First night, Saturday night we managed to finish off the bottle of Patraran. Fortunately there were eight of us drinking it so we were able to even out the consumtion.  It was far healthier than sharing a bottle between three or four. Even so there was a slow thud at the back of by head as I woke up. Lying in bed and thinking it over I remembered spending half a day walking rould the Prado in Madrid with a Patcharan hangover and standing in front of the great panels painted by Hieronymous Bosch and his visions of hell.

Out of bed was the sun was shining again and so went went on a walk through fields of olives . Apparently there had been heavy rain a few days ago and the ground was heavy and claylike underfoot and covered with fine stones. The trees were heavy with black fruit the branches weighed down.

There was the occasional pomegranate tree along the side of the path. The remaining fruit on those trees had an obscene look about them, the red skin torn apart and dirty and the seeds plucked out by birds.

The walk took us to a small village and a bar.  There was one man behind the bar. He took the order for drinks but looked nonplussed when we asked about food. He shook his head  and said something about this evening.  Looking at our faces he asked if we wanted tapas and then went back inside.

Five minutes later he came out with four plates of deep fried anchovies. They went in a minute. We worried that that might be it and went inside to order another round of drinks. There was a menu on the wall but he shook his head again as he saw us looking at it. He asked about tapas again and we all said yes. There was a local policeman stood at the bar in his green uniform and stiff black staff cap. He held a small rounded glass that looked like it contained brandy.

Five minutes later the man was out again with another four plates. These had slices of black pudding and small bread rolls that had been filled with pieces of pork cooked in tomatoe sauce.

As we had those he brought out another four plates of fried fish  – a mixture of sardines and pices of cod. They had been dusted in flour before being deep fried. The last few plates were of pork – a mixture of thick pieces of bacon and small slices of thinly sliced loin.
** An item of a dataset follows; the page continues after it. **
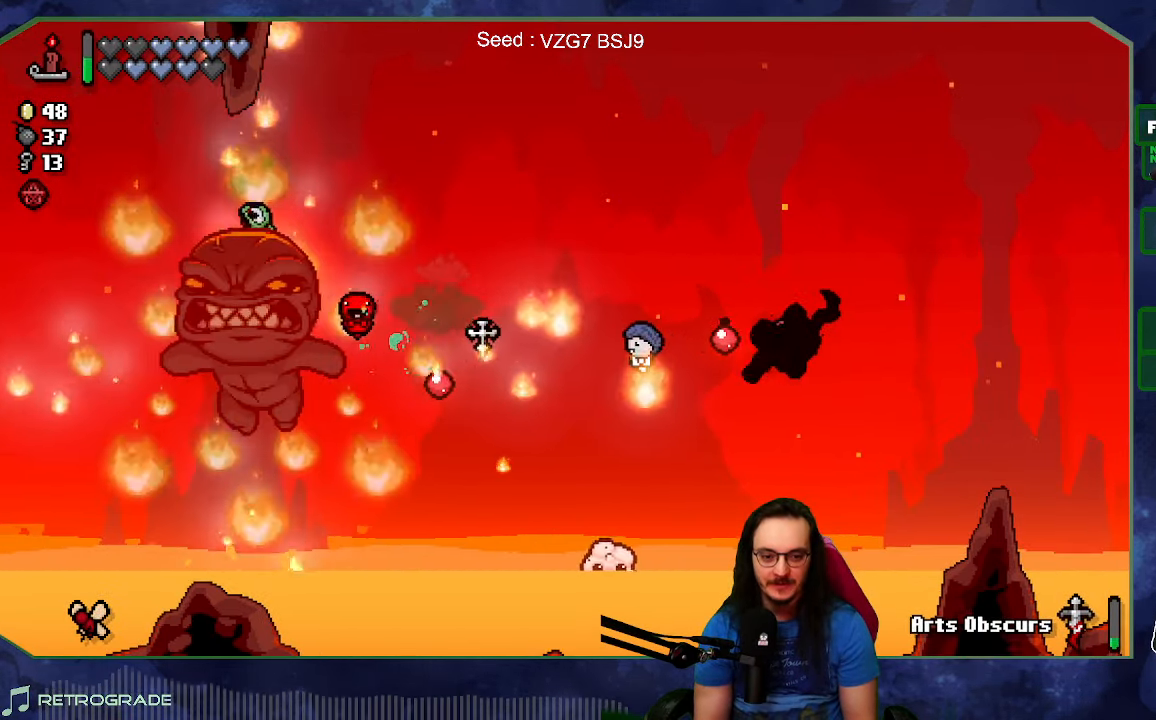
{"buttons": [], "left_stick": "left", "right_stick": "left", "events": [[83, "left_stick", "up-right"], [300, "left_stick", "up"], [333, "L1", "down"], [450, "L1", "up"], [500, "left_stick", "left"]]}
It was a a very good lunch.

Thinking about what to cook

Well there is internet access in El Molino so those who follow this thing are going to have to put up with a few bulletins from southern Spain. We are about an hour inland from Malaga and 30 miles west of Granda. The house is an old bakery tucked down amidst the hills which are covered in straight lines of olive trees.
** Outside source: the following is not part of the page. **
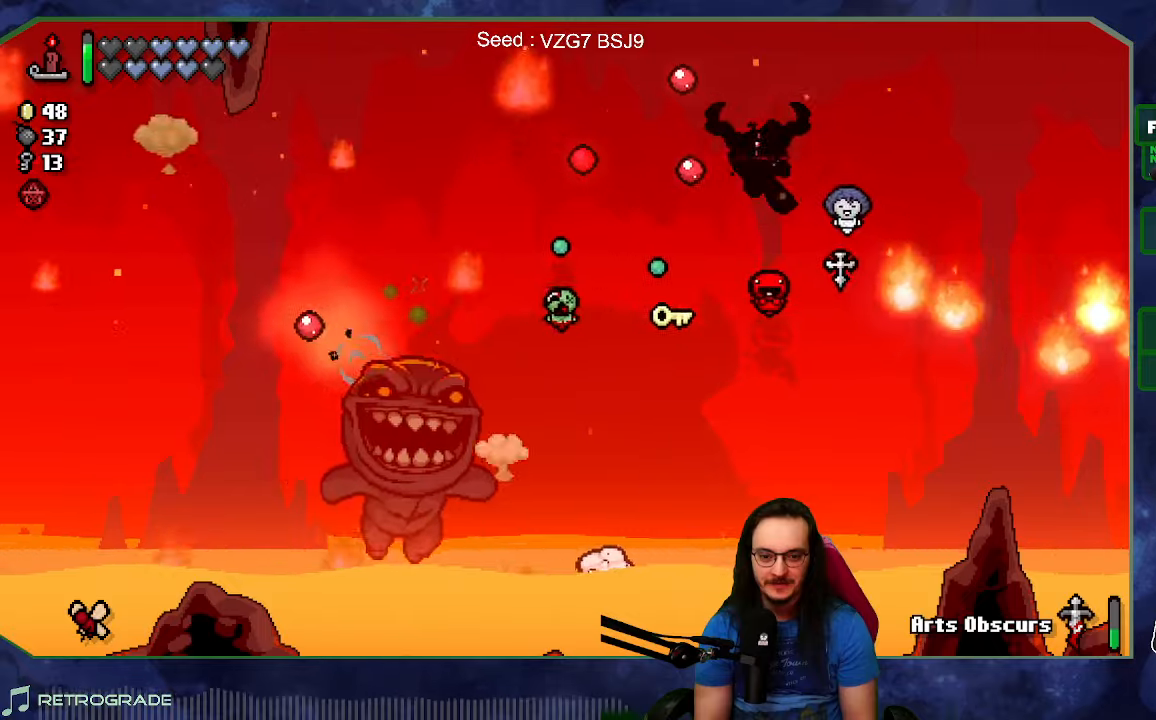
{"buttons": [], "left_stick": "center", "right_stick": "down-left", "events": [[150, "left_stick", "left"], [350, "left_stick", "up"], [450, "left_stick", "center"]]}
Flying over Spain early this morning we could see snow covering the tops of the mountains and we saw it again driving up from Malaga dusting the tops of the Sierra Nevada in the west. Hopefully there will be clear skies when we go to the Alhambra on Monday and we will have the classic view of the old Moorish palace with the snow covered mountains in the distance.

It was cold when we arrived and I was glad that I had brought my thick Irish wool jumper. But then as the sun sat high in the sky over lunch the air started to warm until you could feel the heat in your face.

There is a pool but it is not heated and the water still carries the cold from the frost that descends at night as whatever warmth may have gathered over the day is lost to the clear sky.

We went shopping this afternoon – mostly to scout out the local supermarket and work out the potential for making Christmas lunch. There were two half suckling pigs that looked tempting – the oven here is big enough to take them both and the old bread oven is still next to the kitchen. Unfortunately it it is not in state to be fired up and is more decorative than functional – but the decoration means that it is now used as a place to store a vast array of large trays and pots – some of which are large enough to accommodate a small pig.

So that is an option. Not too far away the fish counter was overspilling and in the centre there were three blue plastic trays of anchovies silver and quick . You don’t get those in Tesco. They will go down well dusted in flour and paprika and deep fried.